所以基本上我遵循了此教程.最大的困难是使Z方向和平移正确.对我来说，找到识别并转换正确条目的方法也不是一件容易的事.我确实认为我的答案为该教程增添了一些内容，因为很难找到它们所引用的条目，现在我编写了一些Matlab代码，从DICOM标头中获取仿射矩阵.在使用找到的仿射矩阵之前，您可能还需要找到所有帧的Z坐标，如果您的数据集具有四个以上的维，则这可能并不容易(dicomread将所有更高的维放在第四个大维度)

So basically I followed this tutorial. What was the biggest struggle was getting the Z direction and the translation correct. Also finding identifying and converting the correct entries was not straightforward for me.
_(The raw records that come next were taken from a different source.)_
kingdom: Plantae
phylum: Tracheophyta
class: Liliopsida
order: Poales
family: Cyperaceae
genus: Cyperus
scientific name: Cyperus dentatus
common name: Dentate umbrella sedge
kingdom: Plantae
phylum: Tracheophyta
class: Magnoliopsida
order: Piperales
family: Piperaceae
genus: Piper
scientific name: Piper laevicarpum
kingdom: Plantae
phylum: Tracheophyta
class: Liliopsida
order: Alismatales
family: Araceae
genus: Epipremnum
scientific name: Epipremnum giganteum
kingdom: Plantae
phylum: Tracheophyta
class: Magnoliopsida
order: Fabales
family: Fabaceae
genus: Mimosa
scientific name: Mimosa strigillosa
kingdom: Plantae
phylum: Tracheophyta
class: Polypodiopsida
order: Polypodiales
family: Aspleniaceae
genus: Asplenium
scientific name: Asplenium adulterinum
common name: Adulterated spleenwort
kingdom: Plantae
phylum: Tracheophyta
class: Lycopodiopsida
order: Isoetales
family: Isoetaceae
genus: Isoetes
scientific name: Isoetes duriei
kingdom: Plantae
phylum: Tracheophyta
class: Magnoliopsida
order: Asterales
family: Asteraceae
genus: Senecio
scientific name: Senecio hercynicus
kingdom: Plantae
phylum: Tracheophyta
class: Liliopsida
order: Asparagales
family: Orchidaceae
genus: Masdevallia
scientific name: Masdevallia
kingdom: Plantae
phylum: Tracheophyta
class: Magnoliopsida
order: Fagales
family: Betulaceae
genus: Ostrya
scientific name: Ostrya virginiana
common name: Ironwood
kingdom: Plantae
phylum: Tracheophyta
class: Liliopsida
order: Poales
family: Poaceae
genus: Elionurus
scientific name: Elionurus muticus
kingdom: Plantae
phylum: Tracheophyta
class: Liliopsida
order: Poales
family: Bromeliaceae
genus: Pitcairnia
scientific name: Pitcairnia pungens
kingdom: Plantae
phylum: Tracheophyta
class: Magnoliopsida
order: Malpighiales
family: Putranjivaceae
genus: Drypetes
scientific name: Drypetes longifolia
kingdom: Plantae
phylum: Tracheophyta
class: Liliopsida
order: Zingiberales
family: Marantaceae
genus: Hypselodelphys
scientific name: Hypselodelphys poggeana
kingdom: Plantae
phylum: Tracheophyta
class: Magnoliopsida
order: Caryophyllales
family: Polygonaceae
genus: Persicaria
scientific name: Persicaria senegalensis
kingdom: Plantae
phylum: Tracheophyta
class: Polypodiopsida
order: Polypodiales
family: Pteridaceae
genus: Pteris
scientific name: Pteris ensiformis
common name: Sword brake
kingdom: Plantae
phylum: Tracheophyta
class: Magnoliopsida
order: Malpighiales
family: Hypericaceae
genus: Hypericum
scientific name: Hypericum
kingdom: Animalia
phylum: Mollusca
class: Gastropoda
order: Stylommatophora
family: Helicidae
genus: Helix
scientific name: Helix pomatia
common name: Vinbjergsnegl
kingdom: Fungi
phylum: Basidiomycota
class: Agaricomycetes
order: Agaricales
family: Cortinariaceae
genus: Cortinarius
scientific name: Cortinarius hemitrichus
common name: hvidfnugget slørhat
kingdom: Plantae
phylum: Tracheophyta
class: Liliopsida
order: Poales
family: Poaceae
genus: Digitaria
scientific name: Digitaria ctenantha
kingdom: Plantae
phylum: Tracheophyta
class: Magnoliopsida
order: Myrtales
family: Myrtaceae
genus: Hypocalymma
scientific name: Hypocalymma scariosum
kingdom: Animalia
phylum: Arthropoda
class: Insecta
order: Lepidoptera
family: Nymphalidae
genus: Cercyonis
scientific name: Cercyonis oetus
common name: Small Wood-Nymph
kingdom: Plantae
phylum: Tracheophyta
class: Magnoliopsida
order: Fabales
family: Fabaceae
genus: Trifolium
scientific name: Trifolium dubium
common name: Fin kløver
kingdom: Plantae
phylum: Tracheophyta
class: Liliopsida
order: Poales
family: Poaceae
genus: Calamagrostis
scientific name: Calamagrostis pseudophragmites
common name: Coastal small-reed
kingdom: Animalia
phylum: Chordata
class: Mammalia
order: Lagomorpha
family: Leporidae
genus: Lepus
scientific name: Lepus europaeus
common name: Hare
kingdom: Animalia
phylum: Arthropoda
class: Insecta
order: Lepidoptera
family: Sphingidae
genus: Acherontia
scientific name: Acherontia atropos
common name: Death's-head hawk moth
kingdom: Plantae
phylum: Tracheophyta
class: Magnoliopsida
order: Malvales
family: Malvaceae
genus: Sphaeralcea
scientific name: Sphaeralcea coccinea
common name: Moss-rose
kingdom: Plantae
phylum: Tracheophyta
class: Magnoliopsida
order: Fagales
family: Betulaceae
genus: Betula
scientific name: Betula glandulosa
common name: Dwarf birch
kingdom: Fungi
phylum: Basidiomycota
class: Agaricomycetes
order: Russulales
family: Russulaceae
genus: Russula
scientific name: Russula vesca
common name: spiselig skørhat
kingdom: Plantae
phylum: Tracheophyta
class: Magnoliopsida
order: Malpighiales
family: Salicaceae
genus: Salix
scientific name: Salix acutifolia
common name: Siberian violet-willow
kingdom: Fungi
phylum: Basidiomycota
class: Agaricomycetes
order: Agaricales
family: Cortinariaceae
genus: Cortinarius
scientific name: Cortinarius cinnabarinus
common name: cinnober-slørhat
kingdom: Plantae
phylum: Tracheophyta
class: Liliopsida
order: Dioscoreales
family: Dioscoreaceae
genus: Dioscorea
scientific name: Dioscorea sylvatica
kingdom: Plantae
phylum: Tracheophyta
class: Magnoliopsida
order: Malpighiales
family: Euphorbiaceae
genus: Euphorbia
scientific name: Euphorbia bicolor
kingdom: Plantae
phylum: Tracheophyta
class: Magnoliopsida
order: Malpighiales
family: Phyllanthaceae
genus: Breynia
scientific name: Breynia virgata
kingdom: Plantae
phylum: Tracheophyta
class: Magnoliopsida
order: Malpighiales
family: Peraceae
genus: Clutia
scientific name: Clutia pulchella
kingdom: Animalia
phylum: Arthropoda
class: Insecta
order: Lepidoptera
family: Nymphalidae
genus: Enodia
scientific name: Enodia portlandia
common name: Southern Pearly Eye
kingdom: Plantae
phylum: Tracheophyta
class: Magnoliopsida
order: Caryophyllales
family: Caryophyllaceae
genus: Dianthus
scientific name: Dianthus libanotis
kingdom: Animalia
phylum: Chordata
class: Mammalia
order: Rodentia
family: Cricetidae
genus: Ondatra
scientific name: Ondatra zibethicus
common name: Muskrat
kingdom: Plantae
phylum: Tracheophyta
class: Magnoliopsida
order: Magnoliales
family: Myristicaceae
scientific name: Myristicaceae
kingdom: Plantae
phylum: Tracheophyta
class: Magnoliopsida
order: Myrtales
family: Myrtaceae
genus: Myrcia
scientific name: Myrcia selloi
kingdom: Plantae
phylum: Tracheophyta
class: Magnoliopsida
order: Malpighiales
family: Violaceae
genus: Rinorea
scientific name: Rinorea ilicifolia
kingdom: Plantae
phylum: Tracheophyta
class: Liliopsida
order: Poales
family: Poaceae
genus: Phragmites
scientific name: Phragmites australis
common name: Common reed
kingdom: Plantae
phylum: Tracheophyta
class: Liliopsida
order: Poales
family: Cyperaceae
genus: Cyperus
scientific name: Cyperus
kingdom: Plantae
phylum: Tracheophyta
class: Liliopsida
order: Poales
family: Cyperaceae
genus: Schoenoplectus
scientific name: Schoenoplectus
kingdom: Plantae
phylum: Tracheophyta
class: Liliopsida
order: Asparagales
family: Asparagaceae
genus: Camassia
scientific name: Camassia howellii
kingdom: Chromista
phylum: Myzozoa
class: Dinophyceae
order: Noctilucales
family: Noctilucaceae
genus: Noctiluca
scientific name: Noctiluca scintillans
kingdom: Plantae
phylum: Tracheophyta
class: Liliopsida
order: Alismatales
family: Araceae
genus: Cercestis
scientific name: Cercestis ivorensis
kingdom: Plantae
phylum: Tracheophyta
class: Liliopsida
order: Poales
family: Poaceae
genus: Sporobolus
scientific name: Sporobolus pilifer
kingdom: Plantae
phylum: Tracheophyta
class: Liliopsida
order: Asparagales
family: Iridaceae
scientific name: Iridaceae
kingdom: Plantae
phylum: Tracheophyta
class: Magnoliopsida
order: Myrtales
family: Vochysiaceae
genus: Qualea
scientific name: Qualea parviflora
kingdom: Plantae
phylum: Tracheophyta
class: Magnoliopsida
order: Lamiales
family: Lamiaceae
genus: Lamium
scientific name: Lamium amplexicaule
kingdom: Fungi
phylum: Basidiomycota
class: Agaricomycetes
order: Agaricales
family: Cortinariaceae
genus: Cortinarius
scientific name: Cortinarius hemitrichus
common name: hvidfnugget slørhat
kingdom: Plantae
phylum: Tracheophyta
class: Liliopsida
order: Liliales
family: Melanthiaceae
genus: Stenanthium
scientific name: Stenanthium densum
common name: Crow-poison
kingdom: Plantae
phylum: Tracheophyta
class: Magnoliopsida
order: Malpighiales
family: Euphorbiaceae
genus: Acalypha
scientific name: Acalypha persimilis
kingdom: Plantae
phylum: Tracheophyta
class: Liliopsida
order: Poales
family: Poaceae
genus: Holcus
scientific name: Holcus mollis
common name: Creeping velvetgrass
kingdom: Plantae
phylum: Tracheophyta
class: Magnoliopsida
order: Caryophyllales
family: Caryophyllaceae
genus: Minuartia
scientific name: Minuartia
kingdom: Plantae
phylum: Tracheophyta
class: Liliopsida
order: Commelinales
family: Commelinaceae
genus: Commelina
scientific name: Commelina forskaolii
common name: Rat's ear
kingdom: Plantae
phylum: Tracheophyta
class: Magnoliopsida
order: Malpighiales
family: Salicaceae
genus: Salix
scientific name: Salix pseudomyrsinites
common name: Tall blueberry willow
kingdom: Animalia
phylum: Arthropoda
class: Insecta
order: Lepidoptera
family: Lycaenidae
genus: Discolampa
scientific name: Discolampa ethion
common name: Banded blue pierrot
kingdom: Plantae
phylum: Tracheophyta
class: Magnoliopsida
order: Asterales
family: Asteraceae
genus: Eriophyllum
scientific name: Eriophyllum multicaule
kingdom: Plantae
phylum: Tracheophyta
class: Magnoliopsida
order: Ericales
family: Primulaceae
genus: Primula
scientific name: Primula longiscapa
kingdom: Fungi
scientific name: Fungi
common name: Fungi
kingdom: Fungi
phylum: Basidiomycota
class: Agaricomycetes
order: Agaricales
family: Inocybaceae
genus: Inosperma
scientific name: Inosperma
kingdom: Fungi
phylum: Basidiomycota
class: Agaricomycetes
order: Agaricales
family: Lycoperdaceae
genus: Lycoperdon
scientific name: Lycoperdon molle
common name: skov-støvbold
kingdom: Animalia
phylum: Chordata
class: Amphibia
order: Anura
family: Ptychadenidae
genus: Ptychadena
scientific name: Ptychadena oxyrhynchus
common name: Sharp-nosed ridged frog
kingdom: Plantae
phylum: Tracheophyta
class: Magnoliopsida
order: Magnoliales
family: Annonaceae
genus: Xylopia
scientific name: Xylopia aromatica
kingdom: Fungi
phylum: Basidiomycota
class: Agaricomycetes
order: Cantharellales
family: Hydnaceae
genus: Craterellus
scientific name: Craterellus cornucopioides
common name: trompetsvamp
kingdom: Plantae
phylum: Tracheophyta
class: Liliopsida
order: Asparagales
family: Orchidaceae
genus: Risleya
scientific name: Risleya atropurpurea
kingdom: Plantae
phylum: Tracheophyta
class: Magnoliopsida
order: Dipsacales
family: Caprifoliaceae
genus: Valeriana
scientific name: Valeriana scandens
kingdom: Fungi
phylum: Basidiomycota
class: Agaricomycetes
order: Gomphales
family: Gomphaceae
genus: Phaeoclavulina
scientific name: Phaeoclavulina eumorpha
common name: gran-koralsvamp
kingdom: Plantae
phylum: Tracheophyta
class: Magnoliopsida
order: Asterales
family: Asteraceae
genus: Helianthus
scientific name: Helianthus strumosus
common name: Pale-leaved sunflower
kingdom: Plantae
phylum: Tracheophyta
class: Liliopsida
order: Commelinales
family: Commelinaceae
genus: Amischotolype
I do think my answer adds something to that tutorial though, because it was pretty hard to find the entries they refer to and now I wrote some Matlab code getting the affine matrix from a DICOM header. Before using the found affine matrix you also might need to find the Z coordinates for all of your frames, which might not be trivial if your dataset has more than four dimensions (dicomread puts all higher dimensions in one big fourth dimension)

-编辑- 校正了Z方向和变换的平移

-Edit- Corrected Z direction and translation of the transformation

这篇关于在Matlab中将DICOM仿射矩阵从图像空间转换为患者空间的文章就介绍到这了，希望我们推荐的答案对大家有所帮助，也希望大家多多支持IT屋！